There’s an app for that (if you’re in Wolverhampton)
Babylon has announced plans to partner with Royal Wolverhampton Trust and launch “digital first integrated care” across the region.
This is the digital primary care provider’s second collaboration with an NHS trust, after HSJ revealed plans to work with University Hospitals Birmingham FT in May last year.
However, the work Babylon plans to carry out with RWT is unique.

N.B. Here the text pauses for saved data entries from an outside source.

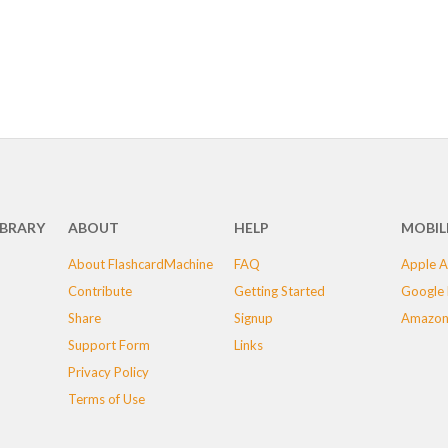
IBRARY
ABOUT
HELP
MOBIL
About FlashcardMachine
FAQ
Apple A
Contribute
Getting Started
Google 
Share
Signup
Amazon
Support Form
Links
Privacy Policy
Terms of Use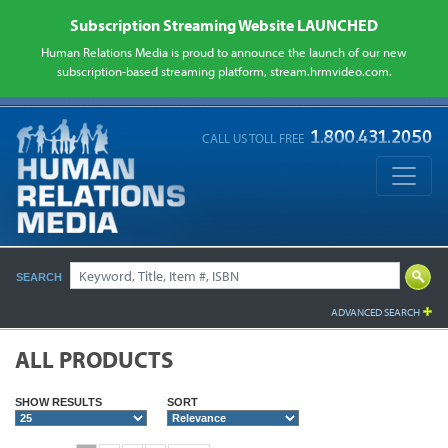
Subscription Streaming Website LAUNCHED
Human Relations Media is proud to announce the launch of our new
subscription-based streaming platform, stream.hrmvideo.com.
CALL US TOLL FREE
SEARCH
ADVANCED SEARCH
ALL PRODUCTS
SHOW RESULTS
SORT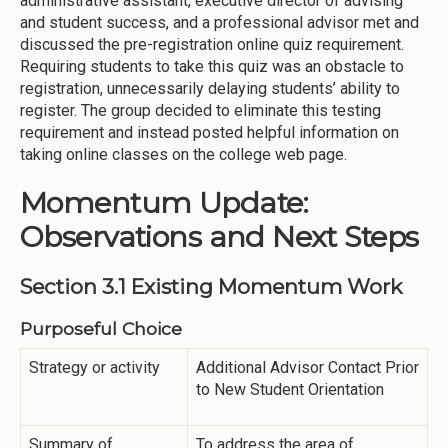
administrative assistant, executive director of advising
and student success, and a professional advisor met and
discussed the pre-registration online quiz requirement.
Requiring students to take this quiz was an obstacle to
registration, unnecessarily delaying students’ ability to
register. The group decided to eliminate this testing
requirement and instead posted helpful information on
taking online classes on the college web page.
Momentum Update:
Observations and Next Steps
Section 3.1 Existing Momentum Work
Purposeful Choice
Strategy or activity
Additional Advisor Contact Prior
to New Student Orientation
Summary of
To address the area of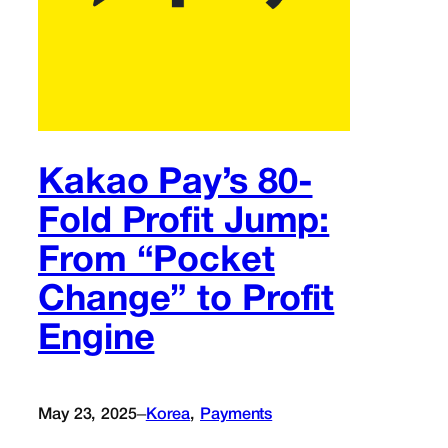
Kakao Pay’s 80-
Fold Profit Jump:
From “Pocket
Change” to Profit
Engine
–
May 23, 2025
Korea
, 
Payments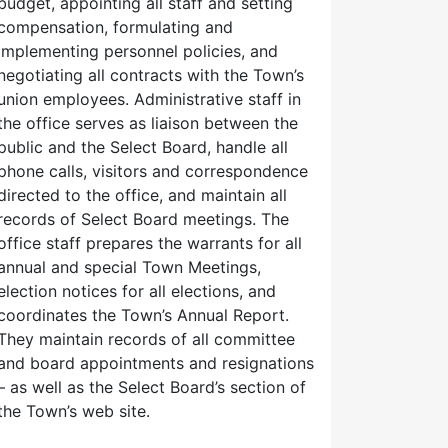
budget, appointing all staff and setting
compensation, formulating and
implementing personnel policies, and
negotiating all contracts with the Town’s
union employees. Administrative staff in
the office serves as liaison between the
public and the Select Board, handle all
phone calls, visitors and correspondence
directed to the office, and maintain all
records of Select Board meetings. The
office staff prepares the warrants for all
annual and special Town Meetings,
election notices for all elections, and
coordinates the Town’s Annual Report.
They maintain records of all committee
and board appointments and resignations
– as well as the Select Board’s section of
the Town’s web site.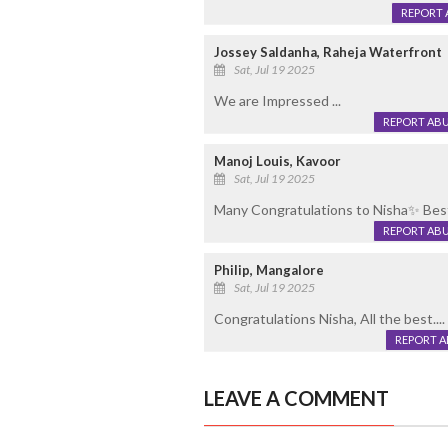
REPORT 
Jossey Saldanha, Raheja Waterfront
Sat, Jul 19 2025
We are Impressed ...
REPORT AB
Manoj Louis, Kavoor
Sat, Jul 19 2025
Many Congratulations to Nisha✨ Best
REPORT AB
Philip, Mangalore
Sat, Jul 19 2025
Congratulations Nisha, All the best....
REPORT 
LEAVE A COMMENT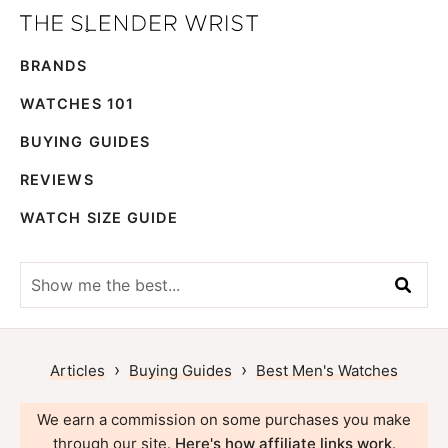
Skip
Skip
The
to
to
Best
Slender
BRANDS
primary
main
Men's
Wrist
navigation
content
Watches,
WATCHES 101
Reviews
BUYING GUIDES
and
REVIEWS
Guides
WATCH SIZE GUIDE
Show
me
the
best...
›
›
Articles
Buying Guides
Best Men's Watches
We earn a commission on some purchases you make
through our site.
Here's how affiliate links work
.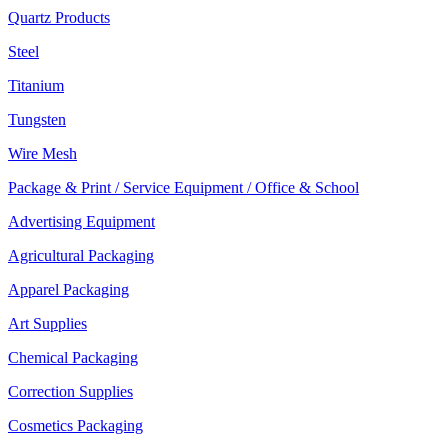
Quartz Products
Steel
Titanium
Tungsten
Wire Mesh
Package & Print / Service Equipment / Office & School
Advertising Equipment
Agricultural Packaging
Apparel Packaging
Art Supplies
Chemical Packaging
Correction Supplies
Cosmetics Packaging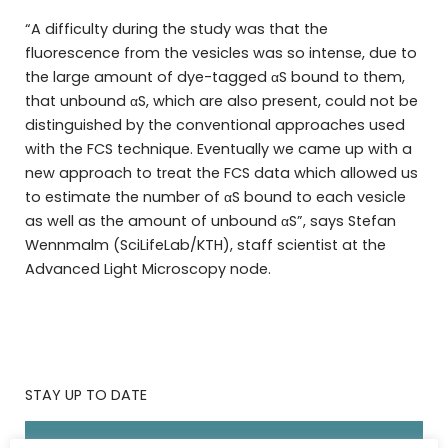
“A difficulty during the study was that the
fluorescence from the vesicles was so intense, due to
the large amount of dye-tagged αS bound to them,
that unbound αS, which are also present, could not be
distinguished by the conventional approaches used
with the FCS technique. Eventually we came up with a
new approach to treat the FCS data which allowed us
to estimate the number of αS bound to each vesicle
as well as the amount of unbound αS”, says Stefan
Wennmalm (SciLifeLab/KTH), staff scientist at the
Advanced Light Microscopy node.
STAY UP TO DATE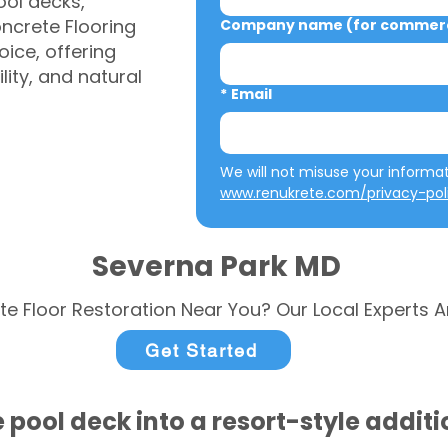
ool decks,
ncrete Flooring
Company name (for commerci
ice, offering
ity, and natural
*
Email
www.renukrete.com/privacy-pol
Severna Park MD
te Floor Restoration Near You? Our Local Experts A
Get Started
 pool deck into a resort-style addit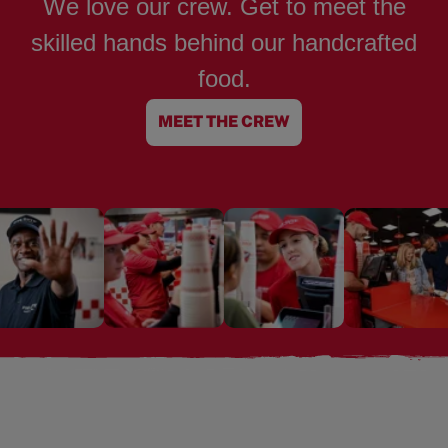
We love our crew. Get to meet the
skilled hands behind our handcrafted
food.
MEET THE CREW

The partnership will aim to provide digital healthcare across all the trust’s integrated services. This will mean patients can access NHS primary, secondary and community healthcare services through a single app.
There are also plans for remote access to GPs and hospital specialists, real-time monitoring of patients with chronic conditions and rehab following a hospital admission, along with a focus on using artificial intelligence to support patients, particularly with symptom checking and creating personal health plans.
Babylon has sparked controversy in the past with its digital GP appointment model, with some doctors complaining it cherry-picks younger, healthier patients.
CEO of RWT, David Loughton, told HSJ there has been strong support among GPs based in the trust’s primary care network — made up of 10 practices — for the Babylon partnership.
However, he added he expects some backlash from other GPs in the area, adding: “They don’t like Babylon. They see Babylon as creaming off the not very ill and [being] left with the not very fit.”